Instructions for the task: Word for word, repeat the data that follows. Do not include the pictures.
++++++++
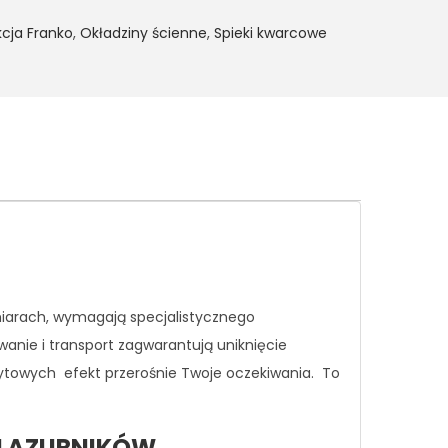
kcja Franko
,
Okładziny ścienne
,
Spieki kwarcowe
miarach, wymagają specjalistycznego
wanie i transport zagwarantują uniknięcie
rytowych efekt przerośnie Twoje oczekiwania.
To
 GLAZURNIKÓW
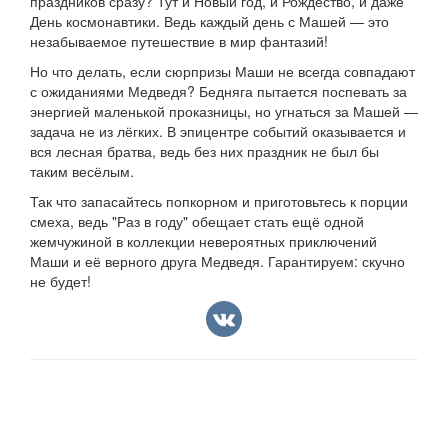
праздников сразу? Тут и Новый год, и Рождество, и даже
День космонавтики. Ведь каждый день с Машей — это
незабываемое путешествие в мир фантазий!
Но что делать, если сюрпризы Маши не всегда совпадают
с ожиданиями Медведя? Бедняга пытается поспевать за
энергией маленькой проказницы, но угнаться за Машей —
задача не из лёгких. В эпицентре событий оказывается и
вся лесная братва, ведь без них праздник не был бы
таким весёлым.
Так что запасайтесь попкорном и приготовьтесь к порции
смеха, ведь "Раз в году" обещает стать ещё одной
жемчужиной в коллекции невероятных приключений
Маши и её верного друга Медведя. Гарантируем: скучно
не будет!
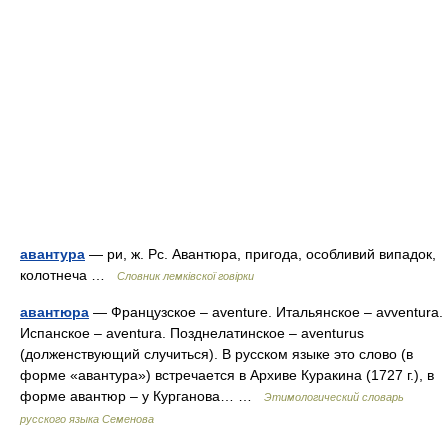
авантура
— ри, ж. Рс. Авантюра, пригода, особливий випадок,
колотнеча …
Словник лемківскої говірки
авантюра
— Французское – aventure. Итальянское – avventura.
Испанское – aventura. Позднелатинское – aventurus
(долженствующий случиться). В русском языке это слово (в
форме «авантура») встречается в Архиве Куракина (1727 г.), в
форме авантюр – у Курганова… …
Этимологический словарь
русского языка Семенова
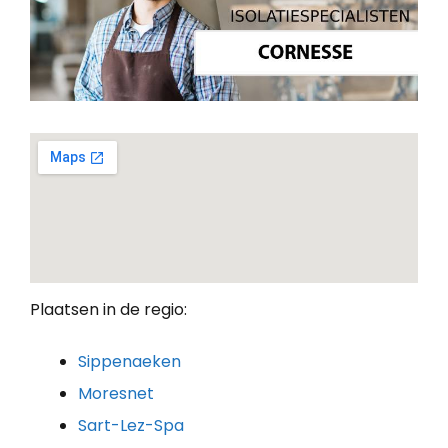
Plaatsen in de regio:
Sippenaeken
Moresnet
Sart-Lez-Spa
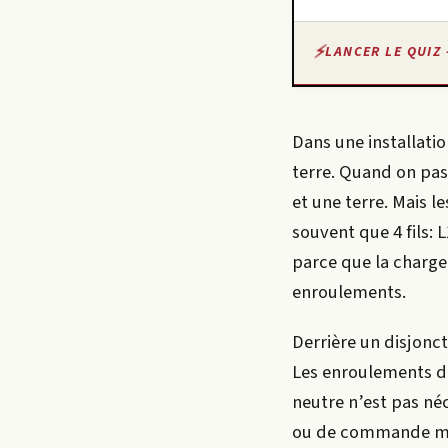
LANCER LE QUIZ 
Dans une installati
terre. Quand on pas
et une terre. Mais 
souvent que 4 fils: 
parce que la charge 
enroulements.
Derrière un disjonc
Les enroulements du
neutre n’est pas néc
ou de commande mono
++++++++
Your response:
kcja Franko
,
Okładziny ścienne
,
Spieki kwarcowe
miarach, wymagają specjalistycznego
wanie i transport zagwarantują uniknięcie
rytowych efekt przerośnie Twoje oczekiwania.
To
 GLAZURNIKÓW
праздников сразу? Тут и Новый год, и Рождество, и даже
День космонавтики. Ведь каждый день с Машей — это
незабываемое путешествие в мир фантазий!
Но что делать, если сюрпризы Маши не всегда совпадают
с ожиданиями Медведя? Бедняга пытается поспевать за
энергией маленькой проказницы, но угнаться за Машей —
задача не из лёгких. В эпицентре событий оказывается и
вся лесная братва, ведь без них праздник не был бы
таким весёлым.
Так что запасайтесь попкорном и приготовьтесь к порции
смеха, ведь "Раз в году" обещает стать ещё одной
жемчужиной в коллекции невероятных приключений
Маши и её верного друга Медведя. Гарантируем: скучно
не будет!
авантура
— ри, ж. Рс. Авантюра, пригода, особливий випадок,
колотнеча …
Словник лемківскої говірки
авантюра
— Французское – aventure. Итальянское – avventura.
Испанское – aventura. Позднелатинское – aventurus
(долженствующий случиться). В русском языке это слово (в
форме «авантура») встречается в Архиве Куракина (1727 г.), в
форме авантюр – у Курганова… …
Этимологический словарь
русского языка Семенова
Plaatsen in de regio:
Sippenaeken
Moresnet
Sart-Lez-Spa
LANCER LE QUIZ 
Dans une installati
terre. Quand on pas
et une terre. Mais 
souvent que 4 fils: 
parce que la charge 
enroulements.
Derrière un disjonc
Les enroulements du
neutre n’est pas néc
ou de commande mono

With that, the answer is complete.